We’ve been hearing about this, God, all our lives.
Our fathers told us the stories their fathers told them,
How single-handedly you weeded out the godless
from the fields and planted us,
How you sent those people packing
but gave us a fresh start.
We didn’t fight for this land;
we didn’t work for it — it was a gift!
You gave it, smiling as you gave it,
delighting as you gave it.

You’re my king, O God –
command victories for Jacob!
With your help we’ll wipe out our enemies,
in your name we’ll stomp them to dust.
I don’t trust in weapons;
my sword won’t save me –
But it’s you, you have saved us from the enemy;
you made those who hate us lose face.

– Psalm 44:1-8

In a vivid way when I read this psalm, I was reminded of key moments in my life where I was beaten up and scarred and wounded, times when I was called out and humiliated, times when I was taken by force and used as a plaything or object of another’s selfish gain, times when my innocence was taken, when another person didn’t respect my boundaries or love me with a selfless love, times when I was accused and left alone by those who ought to have loved me, times when I was given too much weight for my too-small shoulders to bear.

I recalled these moments in graphic detail and remembered my need for God’s just heart when I originally faced the real truth of these hurts and needed to heal from them. I needed the justice of God to heal. I needed to encounter a God who saw those things happen and thought it mattered. I needed to be seen in those moments of pain, and God saw me. He cared for me in a way that I needed care. He acknowledged the wrongdoing and fought for my heart. He ministered to me tenderly and dressed my wounds.

God’s heart of justice was the essence of my healing at that time. His justice brought me close to his side. It grew my love for him. It secured me in his love, and my conception of God today is bound up in his having done this for me.

But as I grew in this love from God and became rooted and established in it, a shift happened. I stopped needing God’s wrath. I no longer needed his vengeful justice against those who had brought me harm.

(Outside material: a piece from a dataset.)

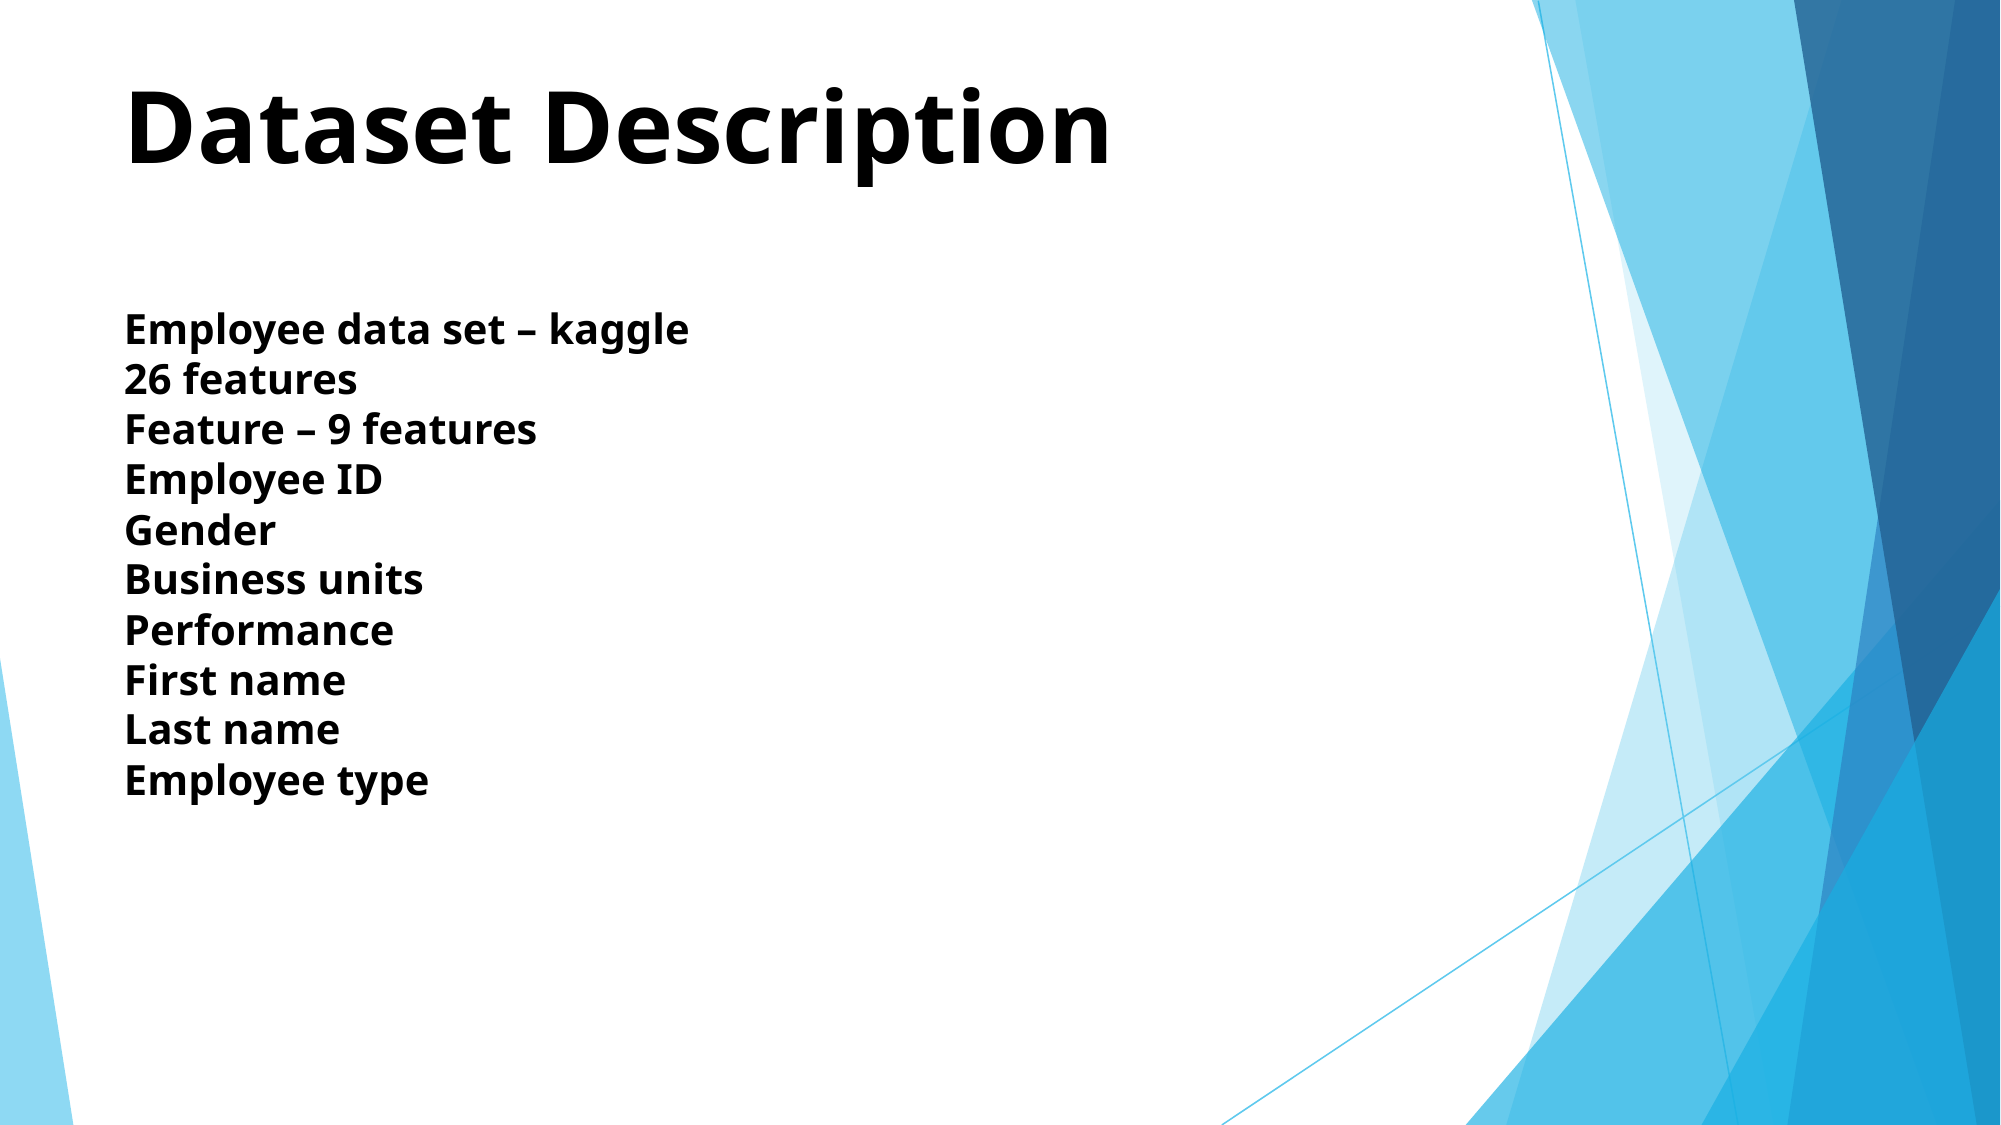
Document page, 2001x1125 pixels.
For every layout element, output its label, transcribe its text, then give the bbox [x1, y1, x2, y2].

His love for me overcame my original pain and my need for God’s justice on my behalf.

Instead, I began to love those who had hurt me and desired their good and their salvation. I began to see their woundedness and felt nothing but compassion and mercy. I forgave them. I prayed for them. I sought reconciliation with some of them. I desired their good.

In this, I became united to God’s heart of love. I entered God’s love for the world. It is a love that weeps for the brokenness of humanity and seeks its salvation. It is a love that comes after those who reject God. It is a love that is stronger than hate.

The love of God that was rooted in his justice healed my wounds and helped me forgive and love the world. This is where my nonviolence journey began.